**EXCERPT PROVIDED**
——————————
And the problematic part (convert it back to a figure) looks like this:

import pandas as pd
df1 = pd.read_csv(file_name)
fig_array = df1.loc[1, "img"]
img = Image.fromarray(fig_array, 'RGB')
img.save('test.png')

The Image line causes the error. Maybe I shouldn't use pandas to locate the entry? Any idea on modification? I tried .to_numpy(), it doesn't work.

Thank you so much!


Solution

  • First of all, if possible, DON'T DO THIS. This is too costly. Just make a table (dataframe) recording the label(s) associated to each file that can be queried later on. E.g.

    | file_id | file_path | label     |
    |---------|-----------|-----------|
    | 1       | a.jpg     | fine-arts |
    | 2       | b.png     | manga     |
    | 3       | c.jpb     | whatever  |
    

    If you REALLY have to encode images into strings, base64 encoding is a common way to go. For example, jupyter notebook uses base64 format to embed images into the html file so users can share the resulted images easily.

    Second, it is still NOT recommended to save the (label, data) pair as csv file due to limitation of column width for spreadsheet softwares. And if one can't take advantage of .csv format, why use it? Therefore, in this case, it is still better to make a lookup table mentioned above to avoid the unnecessary costly transformation.

    If you are still doing it, OK, here is the sample code. The SMALL image is taken from debian homepage. One can verify the data is correctly restored.

    Code:

    import numpy as np
    from PIL import Image
    import base64
    import csv
    
    # https://www.debian.org/Pics/openlogo-50.png
    img_path = "/mnt/ramdisk/debian-openlogo-50.png"
    
    img = np.array(Image.open(img_path))
    img_encoded = base64.b64encode(img).decode("ascii")
    label = "fine-arts"
    
    # Simulate multiple records
    data = [
        [label, img_encoded],
        [label, img_encoded],
        [label, img_encoded]
    ]
    
    # save
    with open("/mnt/ramdisk/sav.csv", "w+") as f:
        w = csv.writer(f)
        w.writerows(data)
——————————
Photos of people with keypoints
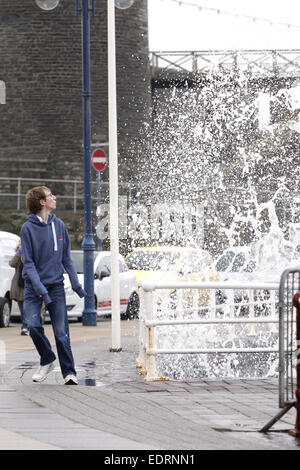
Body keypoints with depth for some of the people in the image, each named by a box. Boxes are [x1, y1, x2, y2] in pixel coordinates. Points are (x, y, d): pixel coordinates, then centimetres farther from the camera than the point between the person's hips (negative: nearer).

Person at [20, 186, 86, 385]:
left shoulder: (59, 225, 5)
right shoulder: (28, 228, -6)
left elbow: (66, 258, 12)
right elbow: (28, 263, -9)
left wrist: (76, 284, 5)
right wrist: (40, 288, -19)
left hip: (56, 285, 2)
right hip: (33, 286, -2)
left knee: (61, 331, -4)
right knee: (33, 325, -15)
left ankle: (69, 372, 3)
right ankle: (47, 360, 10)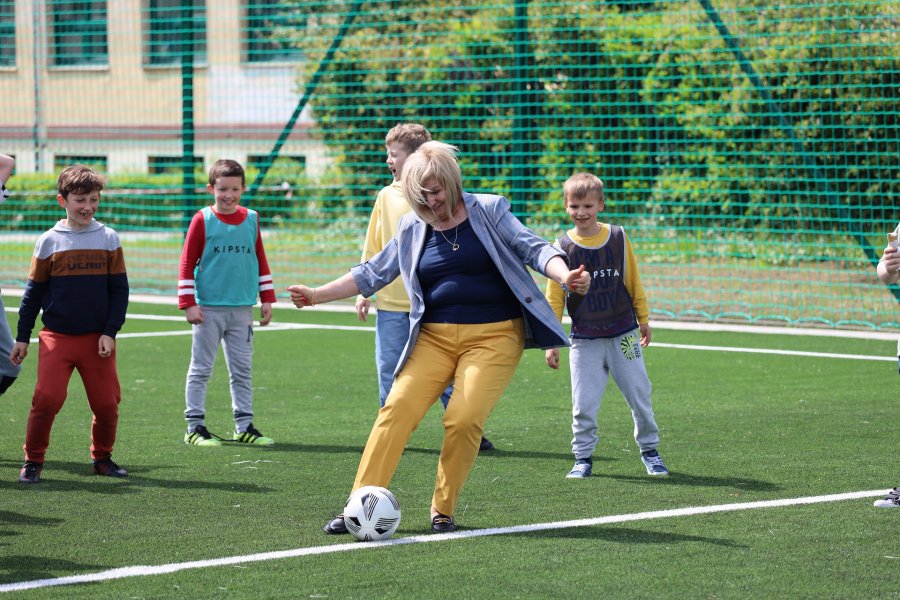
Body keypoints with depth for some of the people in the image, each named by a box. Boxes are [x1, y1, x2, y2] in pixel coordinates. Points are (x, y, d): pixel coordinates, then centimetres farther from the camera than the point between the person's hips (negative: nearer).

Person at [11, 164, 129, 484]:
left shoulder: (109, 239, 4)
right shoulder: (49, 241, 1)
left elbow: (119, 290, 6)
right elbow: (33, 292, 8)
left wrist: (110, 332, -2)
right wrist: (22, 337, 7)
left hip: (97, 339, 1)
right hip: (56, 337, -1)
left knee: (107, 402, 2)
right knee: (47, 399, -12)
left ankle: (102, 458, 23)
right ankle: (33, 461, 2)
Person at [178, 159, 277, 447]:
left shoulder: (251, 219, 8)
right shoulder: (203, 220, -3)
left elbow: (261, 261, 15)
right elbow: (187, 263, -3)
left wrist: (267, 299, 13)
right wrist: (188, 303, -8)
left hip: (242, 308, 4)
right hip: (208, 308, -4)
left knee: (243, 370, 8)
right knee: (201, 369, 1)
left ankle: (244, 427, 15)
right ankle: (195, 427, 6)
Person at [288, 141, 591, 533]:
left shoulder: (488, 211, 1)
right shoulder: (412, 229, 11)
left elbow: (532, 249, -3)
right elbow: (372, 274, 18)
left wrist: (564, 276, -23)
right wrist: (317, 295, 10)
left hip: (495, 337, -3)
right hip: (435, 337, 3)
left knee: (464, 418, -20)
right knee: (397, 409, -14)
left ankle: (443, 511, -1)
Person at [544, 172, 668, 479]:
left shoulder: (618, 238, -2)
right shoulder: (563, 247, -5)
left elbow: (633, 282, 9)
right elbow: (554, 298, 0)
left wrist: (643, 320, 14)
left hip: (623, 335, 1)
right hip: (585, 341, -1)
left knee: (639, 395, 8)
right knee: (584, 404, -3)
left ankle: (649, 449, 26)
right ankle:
——————————
**LIST OF TASKS**
a – In the image-to-CSV thread, what is named as a common way to encode images into strings?
b – Write out the part of the image-to-CSV thread that starts with "img = np.array(Image.open(img_path))" and runs through "w = csv.writer(f)".

**RESULTS**
a – Base64 encoding

b –
img = np.array(Image.open(img_path))
    img_encoded = base64.b64encode(img).decode("ascii")
    label = "fine-arts"
    
    # Simulate multiple records
    data = [
        [label, img_encoded],
        [label, img_encoded],
        [label, img_encoded]
    ]
    
    # save
    with open("/mnt/ramdisk/sav.csv", "w+") as f:
        w = csv.writer(f)